Underlying representations on google

As many of you know, I spend a lot of time thinking about consonant clusters. More specifically, I’m interested in what the production of non-native clusters may tell us about the phonological processing and representation of such sequences.

In general, it seems at least plausible to me that for borrowings with phonotactically illegal onsets, literate people who produce CC sequences as CVC may nevertheless represent these words with an underlying CC. At least in English, a lot of the relevant words are proper names or brand names that people may learn by reading. On the other hand, there’s plenty of evidence from the loanword literature that the output of “first generation” speakers who repair offending sequences serves as the input to the “second generation”, who then reanalyze the underlying form.

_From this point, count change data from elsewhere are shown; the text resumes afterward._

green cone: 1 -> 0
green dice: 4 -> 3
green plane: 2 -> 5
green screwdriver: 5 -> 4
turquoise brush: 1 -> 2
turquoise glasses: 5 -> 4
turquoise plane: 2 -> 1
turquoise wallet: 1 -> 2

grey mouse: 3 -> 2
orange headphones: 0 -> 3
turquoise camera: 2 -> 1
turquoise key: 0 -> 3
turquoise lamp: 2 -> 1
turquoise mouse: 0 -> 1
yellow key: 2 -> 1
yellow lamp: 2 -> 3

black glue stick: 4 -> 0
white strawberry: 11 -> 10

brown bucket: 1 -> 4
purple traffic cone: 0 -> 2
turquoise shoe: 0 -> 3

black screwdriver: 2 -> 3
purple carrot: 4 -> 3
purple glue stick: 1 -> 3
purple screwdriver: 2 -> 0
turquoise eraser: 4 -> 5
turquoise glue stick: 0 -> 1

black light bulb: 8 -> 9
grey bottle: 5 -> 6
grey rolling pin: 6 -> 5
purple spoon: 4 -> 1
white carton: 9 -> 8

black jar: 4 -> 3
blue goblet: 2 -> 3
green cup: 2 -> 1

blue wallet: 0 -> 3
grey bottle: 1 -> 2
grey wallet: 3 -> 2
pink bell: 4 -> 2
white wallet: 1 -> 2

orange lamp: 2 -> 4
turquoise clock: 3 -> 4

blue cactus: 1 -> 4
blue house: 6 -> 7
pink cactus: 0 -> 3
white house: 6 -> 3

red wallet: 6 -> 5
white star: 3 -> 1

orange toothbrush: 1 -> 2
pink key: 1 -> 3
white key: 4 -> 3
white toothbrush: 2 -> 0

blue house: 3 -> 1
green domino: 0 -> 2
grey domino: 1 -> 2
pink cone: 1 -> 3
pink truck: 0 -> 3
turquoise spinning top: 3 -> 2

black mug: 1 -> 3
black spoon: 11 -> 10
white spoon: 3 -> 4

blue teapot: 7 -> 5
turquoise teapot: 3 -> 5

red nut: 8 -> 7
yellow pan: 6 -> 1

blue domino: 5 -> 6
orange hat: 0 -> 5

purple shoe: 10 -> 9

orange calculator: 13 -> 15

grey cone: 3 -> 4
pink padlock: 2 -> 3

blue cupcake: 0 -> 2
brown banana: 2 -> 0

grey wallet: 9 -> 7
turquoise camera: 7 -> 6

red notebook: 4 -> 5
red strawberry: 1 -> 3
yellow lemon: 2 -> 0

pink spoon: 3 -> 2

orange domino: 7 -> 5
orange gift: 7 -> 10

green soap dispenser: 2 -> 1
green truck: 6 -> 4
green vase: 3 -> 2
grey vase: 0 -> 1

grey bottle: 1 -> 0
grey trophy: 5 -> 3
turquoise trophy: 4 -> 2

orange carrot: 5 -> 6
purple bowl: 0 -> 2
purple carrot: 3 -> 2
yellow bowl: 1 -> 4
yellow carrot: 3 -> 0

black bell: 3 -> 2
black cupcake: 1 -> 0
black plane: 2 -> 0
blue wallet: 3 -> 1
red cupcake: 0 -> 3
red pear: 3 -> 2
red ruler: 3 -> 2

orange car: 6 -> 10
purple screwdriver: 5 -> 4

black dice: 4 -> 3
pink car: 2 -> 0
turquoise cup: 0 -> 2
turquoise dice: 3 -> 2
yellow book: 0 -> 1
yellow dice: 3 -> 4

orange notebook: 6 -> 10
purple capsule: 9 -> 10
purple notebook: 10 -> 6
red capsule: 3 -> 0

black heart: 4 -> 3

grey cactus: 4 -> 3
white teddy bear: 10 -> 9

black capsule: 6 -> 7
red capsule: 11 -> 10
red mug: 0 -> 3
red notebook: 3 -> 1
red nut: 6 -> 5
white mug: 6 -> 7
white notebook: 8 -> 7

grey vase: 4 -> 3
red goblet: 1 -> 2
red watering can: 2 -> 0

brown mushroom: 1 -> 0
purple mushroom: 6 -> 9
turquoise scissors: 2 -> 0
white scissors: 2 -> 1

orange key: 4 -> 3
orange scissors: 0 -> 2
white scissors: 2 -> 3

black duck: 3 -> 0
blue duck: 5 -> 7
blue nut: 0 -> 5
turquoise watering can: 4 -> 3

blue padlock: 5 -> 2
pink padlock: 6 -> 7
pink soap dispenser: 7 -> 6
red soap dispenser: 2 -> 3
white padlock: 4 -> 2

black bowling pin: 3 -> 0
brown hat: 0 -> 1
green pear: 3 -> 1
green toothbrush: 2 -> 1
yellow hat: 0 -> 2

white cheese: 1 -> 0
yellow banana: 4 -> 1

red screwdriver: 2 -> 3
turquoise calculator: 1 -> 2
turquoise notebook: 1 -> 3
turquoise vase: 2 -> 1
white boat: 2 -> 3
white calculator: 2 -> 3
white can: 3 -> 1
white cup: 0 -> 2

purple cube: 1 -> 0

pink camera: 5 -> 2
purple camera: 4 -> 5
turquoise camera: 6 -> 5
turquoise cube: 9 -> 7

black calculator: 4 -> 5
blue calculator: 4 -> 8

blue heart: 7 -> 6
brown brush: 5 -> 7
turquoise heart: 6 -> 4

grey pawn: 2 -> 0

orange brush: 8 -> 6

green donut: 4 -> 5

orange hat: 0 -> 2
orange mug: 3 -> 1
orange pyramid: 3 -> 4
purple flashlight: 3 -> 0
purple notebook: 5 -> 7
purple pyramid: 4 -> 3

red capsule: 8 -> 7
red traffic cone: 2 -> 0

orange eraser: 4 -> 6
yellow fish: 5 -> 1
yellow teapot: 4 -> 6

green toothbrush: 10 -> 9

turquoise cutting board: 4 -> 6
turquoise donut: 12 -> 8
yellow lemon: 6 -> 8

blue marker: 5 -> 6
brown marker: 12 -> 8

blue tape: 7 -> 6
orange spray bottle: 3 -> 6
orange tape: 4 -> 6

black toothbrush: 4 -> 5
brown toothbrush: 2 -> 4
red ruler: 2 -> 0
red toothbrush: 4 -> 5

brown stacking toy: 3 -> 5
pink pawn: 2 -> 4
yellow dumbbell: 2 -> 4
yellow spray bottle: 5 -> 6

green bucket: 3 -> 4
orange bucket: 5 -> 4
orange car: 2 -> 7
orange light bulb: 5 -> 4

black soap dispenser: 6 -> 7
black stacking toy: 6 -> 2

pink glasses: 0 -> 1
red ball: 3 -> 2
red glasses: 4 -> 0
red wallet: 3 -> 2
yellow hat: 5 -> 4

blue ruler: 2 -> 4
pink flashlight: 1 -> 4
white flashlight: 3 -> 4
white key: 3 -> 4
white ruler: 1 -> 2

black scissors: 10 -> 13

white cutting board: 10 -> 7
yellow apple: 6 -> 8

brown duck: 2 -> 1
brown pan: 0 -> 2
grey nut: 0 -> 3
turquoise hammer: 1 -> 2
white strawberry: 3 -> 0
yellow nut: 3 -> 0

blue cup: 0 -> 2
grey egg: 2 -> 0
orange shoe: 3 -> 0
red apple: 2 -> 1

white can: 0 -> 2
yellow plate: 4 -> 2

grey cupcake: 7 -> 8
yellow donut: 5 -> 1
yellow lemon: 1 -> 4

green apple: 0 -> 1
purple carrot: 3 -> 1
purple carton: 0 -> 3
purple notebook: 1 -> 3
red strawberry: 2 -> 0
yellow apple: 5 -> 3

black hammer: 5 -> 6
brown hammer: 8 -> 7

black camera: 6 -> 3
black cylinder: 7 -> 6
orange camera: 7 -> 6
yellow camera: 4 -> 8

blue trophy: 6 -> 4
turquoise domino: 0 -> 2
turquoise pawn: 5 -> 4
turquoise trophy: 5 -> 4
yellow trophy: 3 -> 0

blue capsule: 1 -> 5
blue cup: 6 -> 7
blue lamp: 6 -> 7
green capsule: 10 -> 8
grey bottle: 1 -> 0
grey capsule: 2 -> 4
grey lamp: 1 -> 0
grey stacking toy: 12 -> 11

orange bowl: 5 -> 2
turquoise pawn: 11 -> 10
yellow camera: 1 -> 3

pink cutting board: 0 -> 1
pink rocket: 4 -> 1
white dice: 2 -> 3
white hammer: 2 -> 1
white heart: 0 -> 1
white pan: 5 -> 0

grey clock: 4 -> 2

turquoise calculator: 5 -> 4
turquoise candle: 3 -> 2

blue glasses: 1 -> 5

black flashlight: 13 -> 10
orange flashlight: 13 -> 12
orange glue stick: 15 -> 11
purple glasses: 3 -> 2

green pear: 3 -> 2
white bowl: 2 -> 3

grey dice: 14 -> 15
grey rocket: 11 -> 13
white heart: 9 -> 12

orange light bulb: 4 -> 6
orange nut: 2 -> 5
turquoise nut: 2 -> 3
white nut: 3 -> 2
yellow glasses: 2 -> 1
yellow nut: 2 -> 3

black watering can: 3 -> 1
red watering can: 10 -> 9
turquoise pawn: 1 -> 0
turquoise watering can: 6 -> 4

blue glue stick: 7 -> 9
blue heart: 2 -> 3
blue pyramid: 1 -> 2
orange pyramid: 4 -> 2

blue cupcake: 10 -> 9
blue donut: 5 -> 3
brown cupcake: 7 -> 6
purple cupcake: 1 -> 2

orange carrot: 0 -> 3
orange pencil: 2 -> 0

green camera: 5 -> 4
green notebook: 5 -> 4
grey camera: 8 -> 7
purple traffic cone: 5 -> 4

This got me to thinking about whether google might provide any evidence for reanalysis in some of the most common English borrowings. I guess I’m not surprised, but there was in fact (limited) evidence at least for Vlasic and Dvorak:


  • There’s just one lowly A&P mini mart on the Upper Westside that carries a tiny bottle of Velasic
  • No more huffy bikes or velasic pickles?!?!?
  • Some things are worth the splurge like Vellasic pickles


  • Devorak: Symphony No. 9, Holst: The Planets, Mussorsky:Pictures at an Exhibition and Jenkins: Diamond Music. (interestingly contributed by someone who’s name is spelled “Jnella”)
  • Stars from the East, featuring Prokofiev’s famous score from the classic Russian movie “Alexander Nevsky” and Antonin Devorak’s moving “Te Deum.”
  • i love devorak’s new world symphony no. 9 and theme from amadeus’s symphony no. 25. it’s kool!
  • While visiting Iowa in 1893, the Czech composer Anton Devorak hears the song of a scarlet teenager and is inspired to create a new piece of music.
  • The soundtrack of my life contains music by Sheryl Crow, Blind Melon, Antonin Devorak, Tim McGraw, ABBA, and Wyclef Jean.
  • It’s really powerful music cuz it’s written by one of my favourite composers, Devorak (pronounced: De-VOR-(jz)ak). (clearly, this is the best example of all!)

Anyone have any more of these? I’d love to have a collection of them.